One early review of WinScriv said that using a word processor was “like word diarrhoea on an endless sheet of literary loo roll.” Then I’d only ever used a word processor, and I wasn’t too used to Scrivener’s quirks. 3-4 months of Scrivener usage, and using a word processor is driving me crazy.

(Trying to convert a document to individual files, each which must be .doc. Since I don’t have word, that means saving the whole thing in .ODT and cutting and pasting. If anyone’s got an easier way to do it with LibreOffice or Open Office, I’d love to hear.)

How about saving it as RTF, importing it into Scrivener, and then splitting the document using the keyboard shortcuts? Once you are done doing that, you can Export (not compile, but a different menu option) all of the documents from Scrivener’s binder into individual files (in one go, not one-at-a-time).

This assumes that you don’t have to preserve any very specific formatting, tables, or other things that will get lost in the transition to Rich Text Format. Also, you should check that WinScriv has all of these functions implemented at this point before doing any major work.

Yeah, but I need to save the exported files as *.doc. Ah well. Did it manually, since it seemed to be the easiest way, all things considered.

Once you have a bunch of .RTF files, you can rename them to .DOC and that will work just fine. You might have to open them all up in word and then re-save them, but MS Word deals with that kind of workflow without much difficulty.

Maybe next time you can give this a try, or you could try it with just a couple of splits to see if it would be worth the effort later.

…and I mentioned in my first post that I don’t have word.

… but that last bit, about opening each file in Word may not be necessary. If you can convert from .doc to .odt format and then back to .doc, then surely you can convert to and from rtf with similar/the same tools. Right?

Anyway, unless this is something you do a lot, I guess this is nothing but a lot of wasted pixels, seeing that you’ve already accomplished the task. :slight_smile:

Yours was a hell of a lot more steps than the one I took

Further, RTF and DOC are two completely different formats, and you can’t just change file extensions. Were that the case, Scrivener (at least for windows) would be able to convert into *.doc natively without the use of a third party program.
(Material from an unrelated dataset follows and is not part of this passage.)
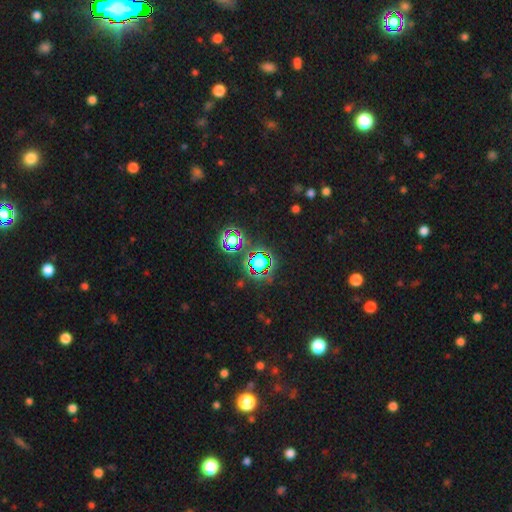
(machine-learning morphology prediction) The model was most divided on "smooth or featured": star or artifact: 69%, smooth: 20%, featured or disk: 11%.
Why do you need to convert to .DOC? Do you really need to convert to .DOC? After all, Word opens .RTF files as easily as it does .DOCs with no loss of information from the RTF. And RTF was originally created by Microsoft anyway.

Is it that someone you’re sending the files to thinks they have to be in .DOC format? If that’s the case, then really it’s that those persons need educating about .RTF — when they have opened an .RTF file in Word, they wouldn’t know it was any different from a .DOC anyway.

Just interested.


Because the person receiving the document specified it.
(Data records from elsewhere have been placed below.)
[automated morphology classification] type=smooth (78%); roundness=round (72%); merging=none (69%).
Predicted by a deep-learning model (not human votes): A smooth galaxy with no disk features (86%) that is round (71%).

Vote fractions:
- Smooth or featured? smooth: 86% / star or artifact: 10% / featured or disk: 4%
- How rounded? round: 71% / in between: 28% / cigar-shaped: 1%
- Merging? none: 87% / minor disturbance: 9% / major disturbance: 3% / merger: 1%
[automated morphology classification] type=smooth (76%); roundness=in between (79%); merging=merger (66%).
As a side note, you can in fact pull the “rename .rtf to .doc” trick and launch the document in Word. The file extension rename is enough to fool Explorer, which uses the .doc association to launch Word. Word is smart enough to actually parse the format of the document its opening and handle the RTF. As garpu said, though, that doesn’t actually convert the file format, so it doesn’t help when you have to provide a file in the requested format.

What I don’t know is whether you can then simply save the document and have Word actually save the file as Word 97-2003 or RTF. I suspect that it keeps track of the format and just saves back to the same, regardless of the file name, so that you’d have to perform Save As to change the format. In theory, this is something you could script using the COM object interface, but unless it’s something you have to do all of the time, why bother?

Read for content. I still don’t have Word installed. Not that advice on my workflow was what I was after in this post, which everyone missed.

Sorry, garpu, that wasn’t aimed directly at you. That “you” was the impersonal you.